**EXERCISE DIRECTIONS:** Copy the records from the line with "What lens and" to the line with "-0.036898, 0.799763, 0.206586]]", swapping "photo" for "image" and leaving everything else untouched.

**MATERIAL SUPPLIED:**

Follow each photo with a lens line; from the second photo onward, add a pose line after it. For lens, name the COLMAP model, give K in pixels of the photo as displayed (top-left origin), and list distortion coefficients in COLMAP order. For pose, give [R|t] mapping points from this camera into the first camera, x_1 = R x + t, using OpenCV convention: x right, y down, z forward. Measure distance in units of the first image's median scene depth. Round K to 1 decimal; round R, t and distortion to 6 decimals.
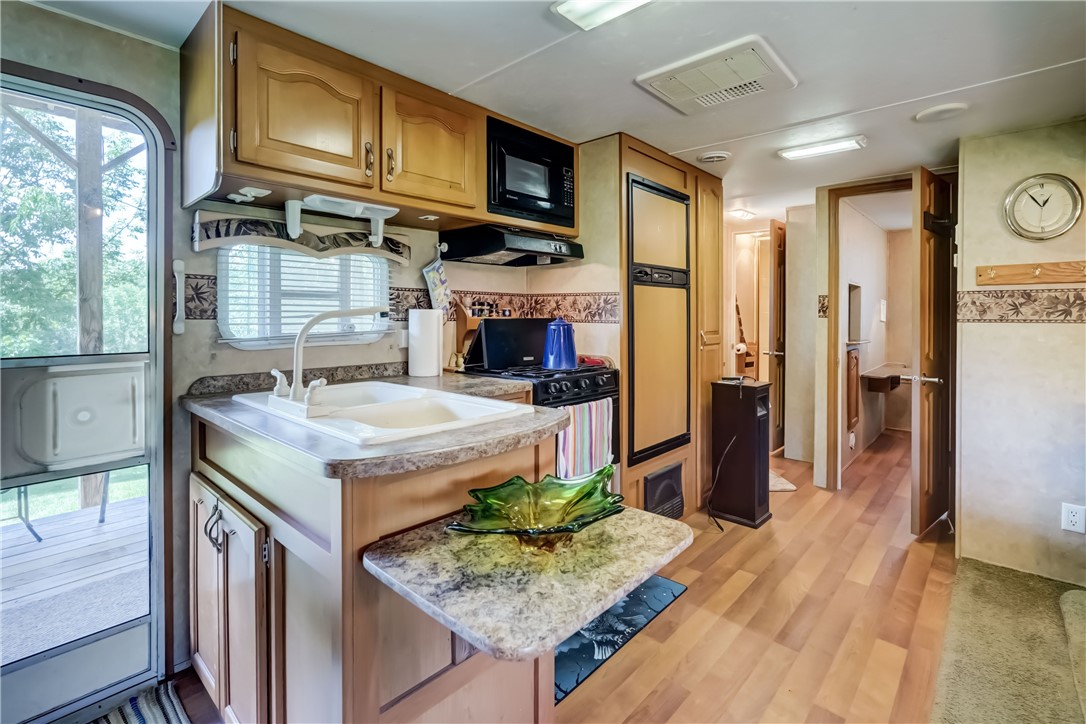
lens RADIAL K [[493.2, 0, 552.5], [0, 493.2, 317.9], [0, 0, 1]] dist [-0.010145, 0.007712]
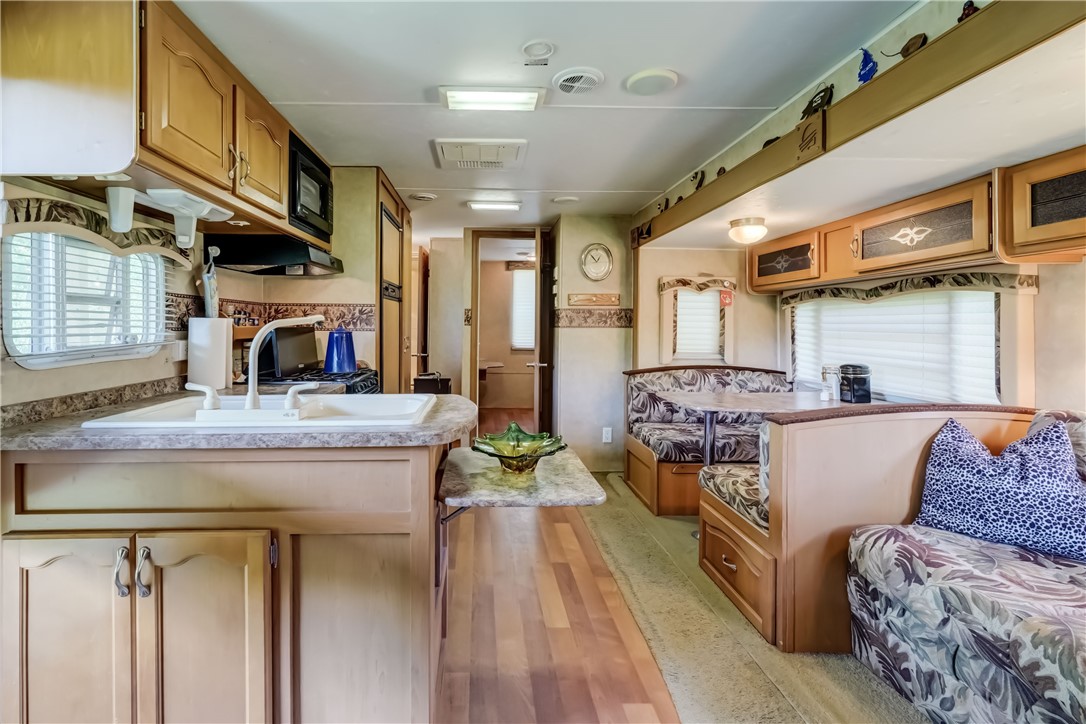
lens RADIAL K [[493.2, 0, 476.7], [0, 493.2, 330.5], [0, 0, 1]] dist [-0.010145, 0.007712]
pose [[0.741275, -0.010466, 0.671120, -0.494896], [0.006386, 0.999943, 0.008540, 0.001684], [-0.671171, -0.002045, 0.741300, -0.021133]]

--

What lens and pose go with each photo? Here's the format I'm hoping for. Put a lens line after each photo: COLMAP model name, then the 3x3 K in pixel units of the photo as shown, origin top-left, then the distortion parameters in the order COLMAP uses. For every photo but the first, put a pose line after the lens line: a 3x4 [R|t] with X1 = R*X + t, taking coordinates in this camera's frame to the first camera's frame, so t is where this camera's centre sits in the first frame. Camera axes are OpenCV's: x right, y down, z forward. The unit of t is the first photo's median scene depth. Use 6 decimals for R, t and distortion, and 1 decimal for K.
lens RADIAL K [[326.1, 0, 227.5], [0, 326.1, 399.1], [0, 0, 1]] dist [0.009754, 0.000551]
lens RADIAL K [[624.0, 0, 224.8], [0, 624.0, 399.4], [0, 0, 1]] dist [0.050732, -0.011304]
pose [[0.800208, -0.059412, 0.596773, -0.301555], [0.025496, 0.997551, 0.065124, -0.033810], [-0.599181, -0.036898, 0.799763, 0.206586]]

--

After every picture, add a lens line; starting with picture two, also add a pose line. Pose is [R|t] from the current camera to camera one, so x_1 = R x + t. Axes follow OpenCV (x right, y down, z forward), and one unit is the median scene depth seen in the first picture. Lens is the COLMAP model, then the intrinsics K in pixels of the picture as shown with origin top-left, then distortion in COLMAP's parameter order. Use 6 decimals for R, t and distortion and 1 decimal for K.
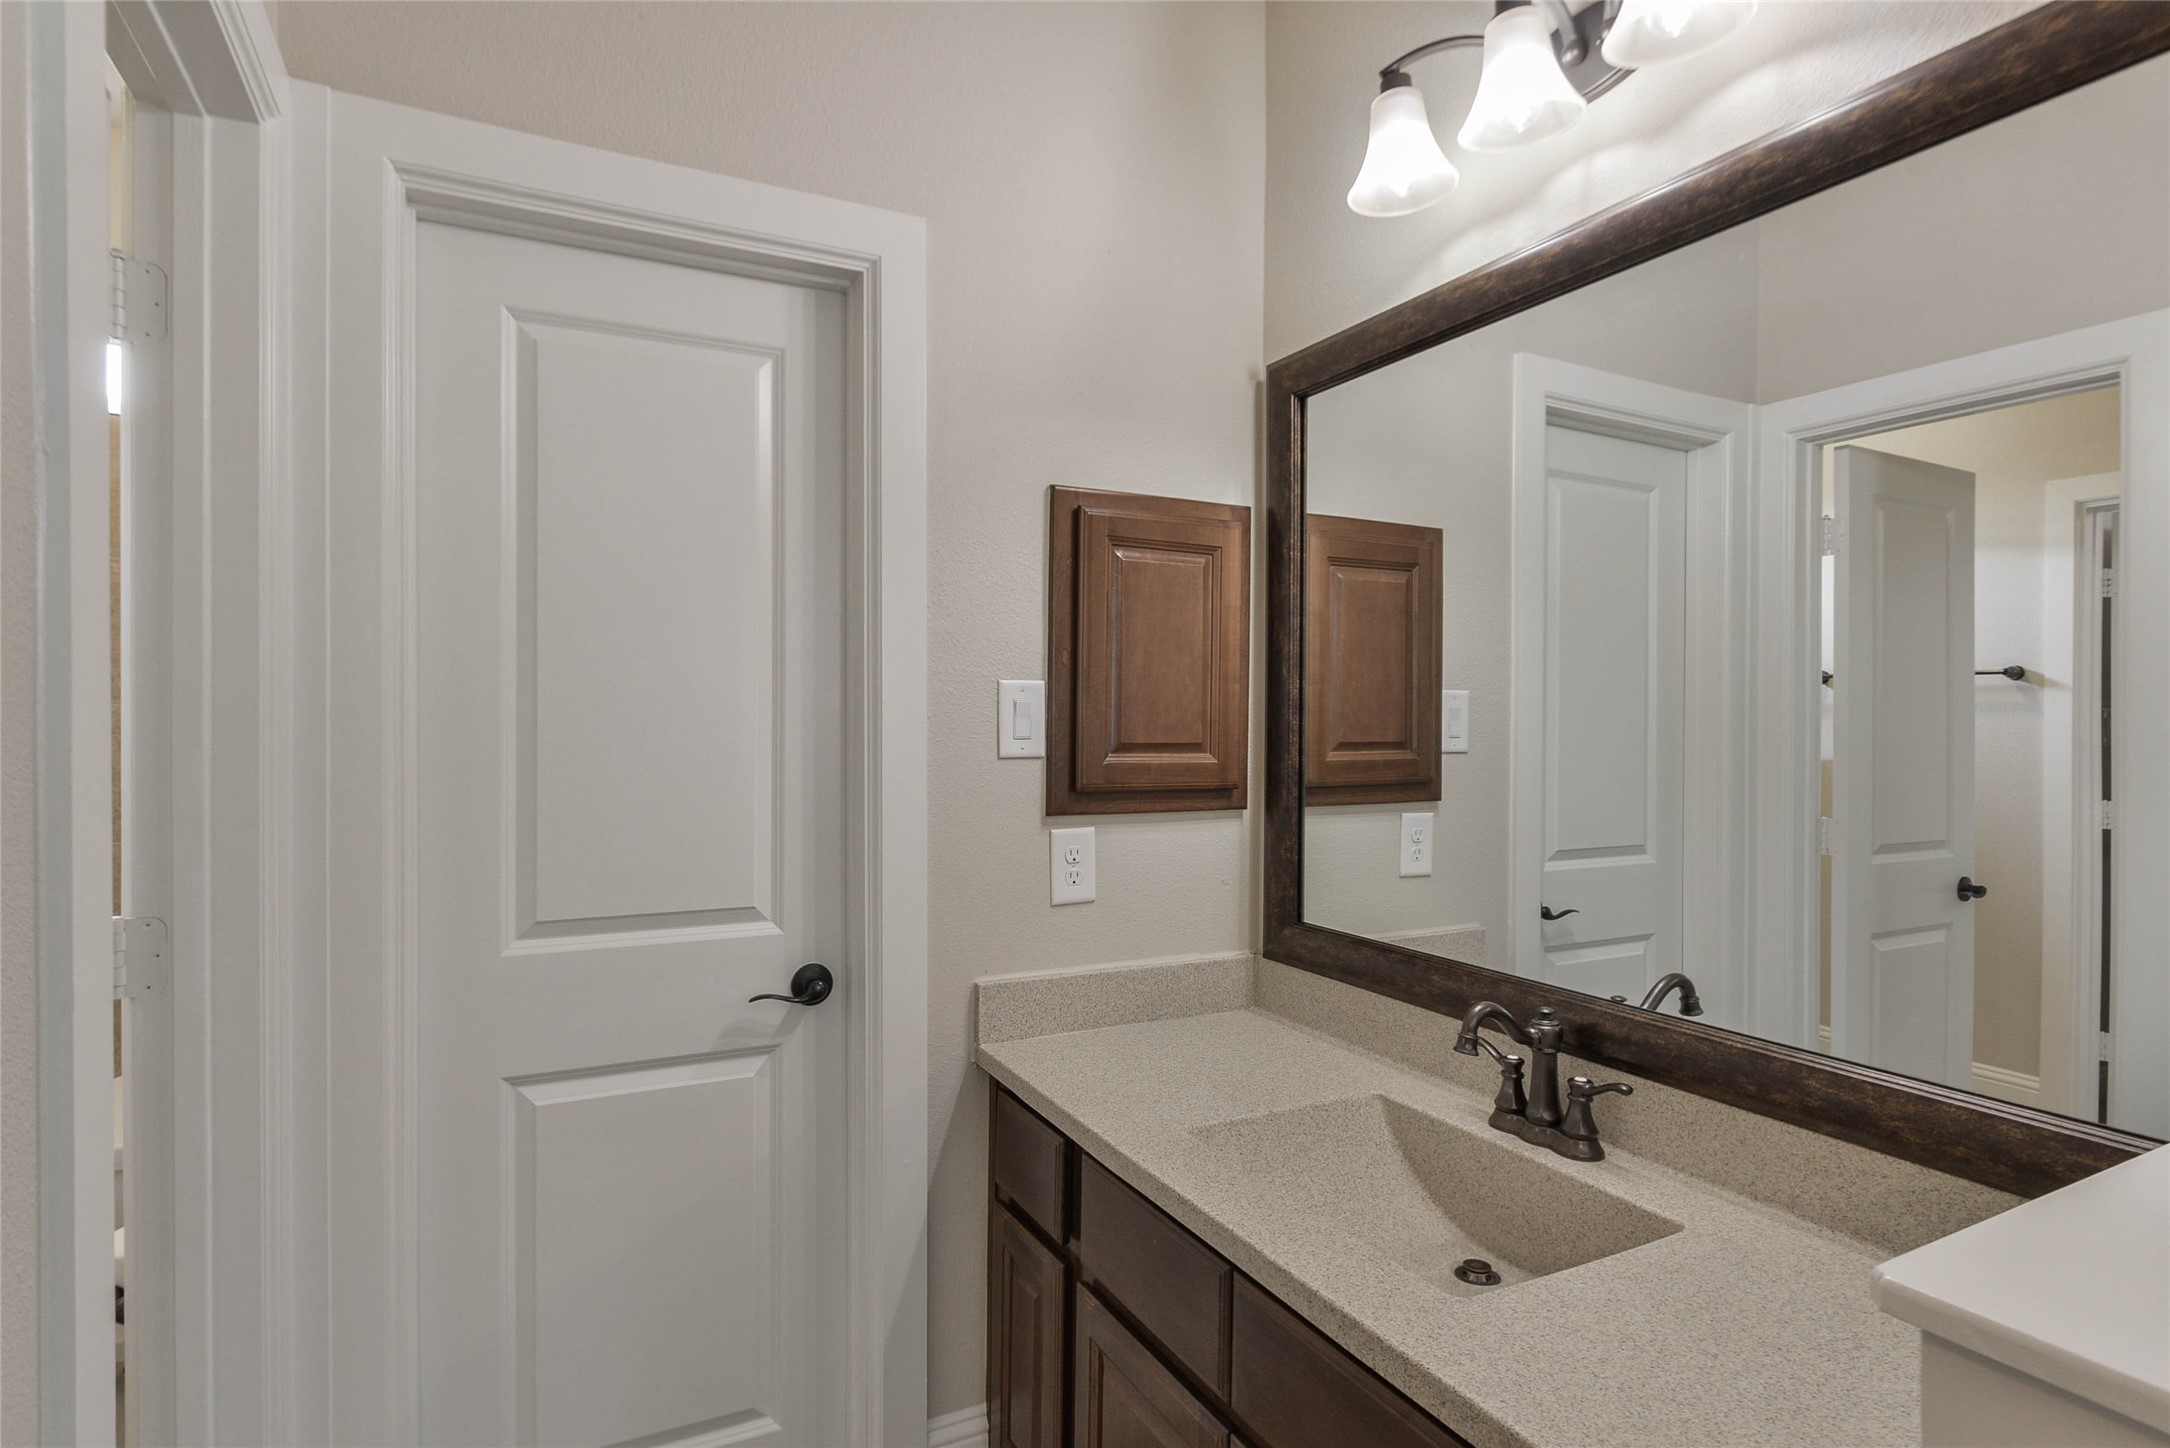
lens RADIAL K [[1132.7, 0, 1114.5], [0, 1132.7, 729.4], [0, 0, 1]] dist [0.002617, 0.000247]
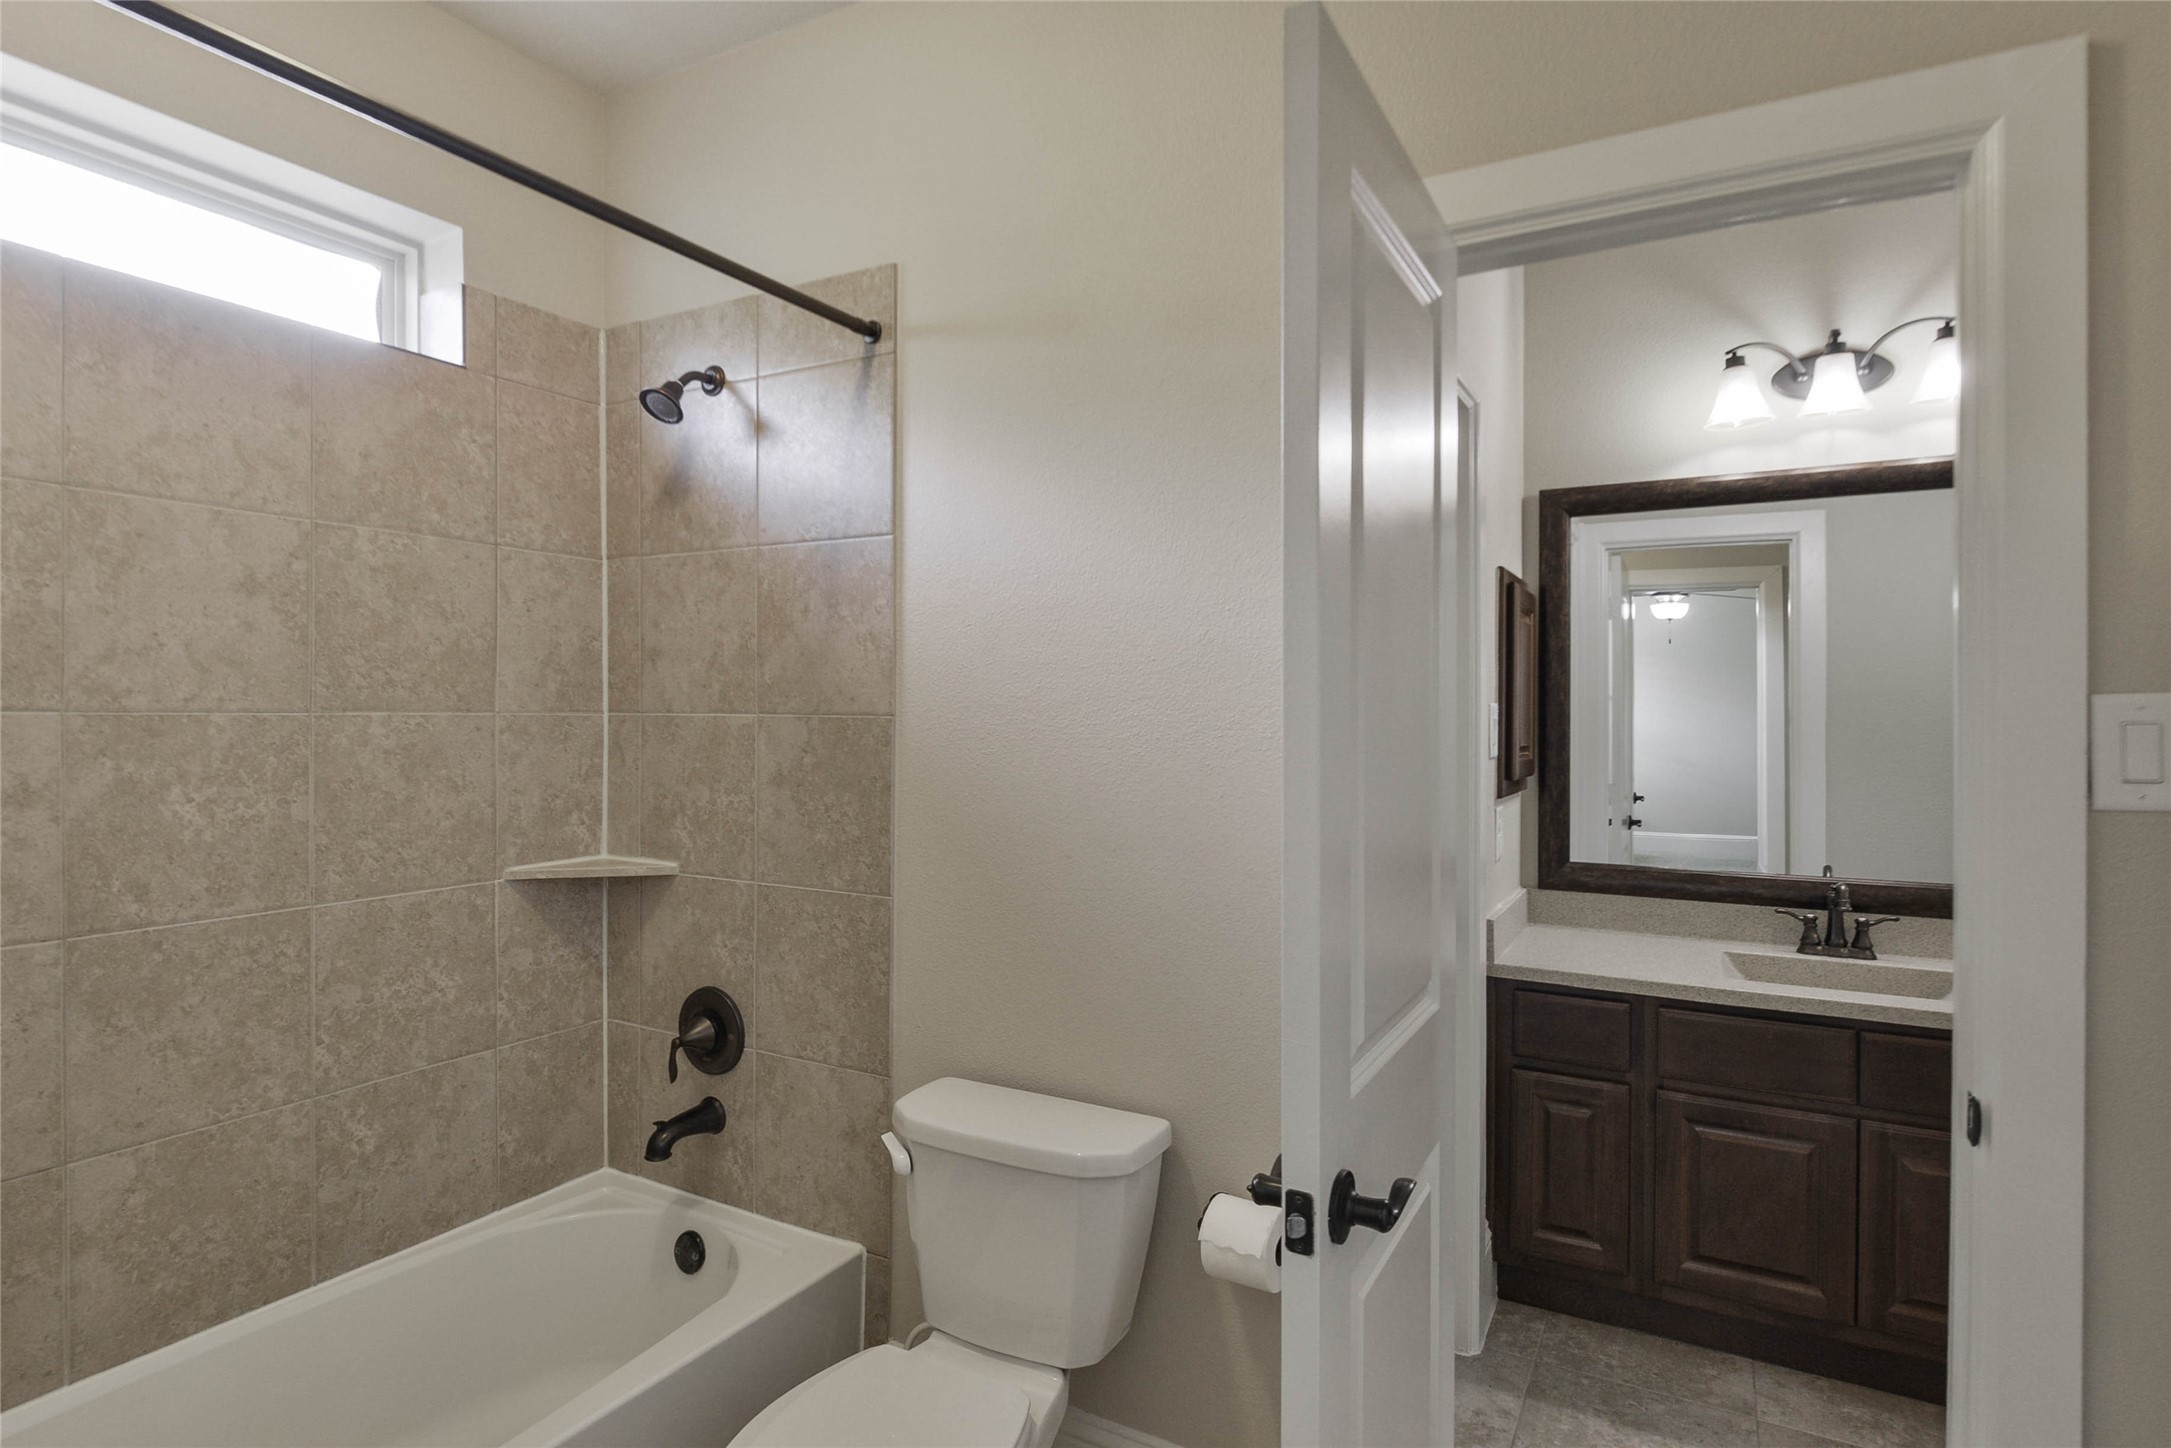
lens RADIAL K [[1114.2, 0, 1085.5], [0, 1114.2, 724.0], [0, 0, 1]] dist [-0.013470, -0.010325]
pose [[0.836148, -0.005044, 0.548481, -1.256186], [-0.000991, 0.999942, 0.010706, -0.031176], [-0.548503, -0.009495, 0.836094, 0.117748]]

**TASK OUTPUT:**
What lens and pose go with each image? Here's the format I'm hoping for. Put a lens line after each image: COLMAP model name, then the 3x3 K in pixel units of the image as shown, origin top-left, then the distortion parameters in the order COLMAP uses. For every image but the first, put a pose line after the lens line: a 3x4 [R|t] with X1 = R*X + t, taking coordinates in this camera's frame to the first camera's frame, so t is where this camera's centre sits in the first frame. Camera axes are OpenCV's: x right, y down, z forward. The unit of t is the first image's median scene depth. Use 6 decimals for R, t and distortion, and 1 decimal for K.
lens RADIAL K [[326.1, 0, 227.5], [0, 326.1, 399.1], [0, 0, 1]] dist [0.009754, 0.000551]
lens RADIAL K [[624.0, 0, 224.8], [0, 624.0, 399.4], [0, 0, 1]] dist [0.050732, -0.011304]
pose [[0.800208, -0.059412, 0.596773, -0.301555], [0.025496, 0.997551, 0.065124, -0.033810], [-0.599181, -0.036898, 0.799763, 0.206586]]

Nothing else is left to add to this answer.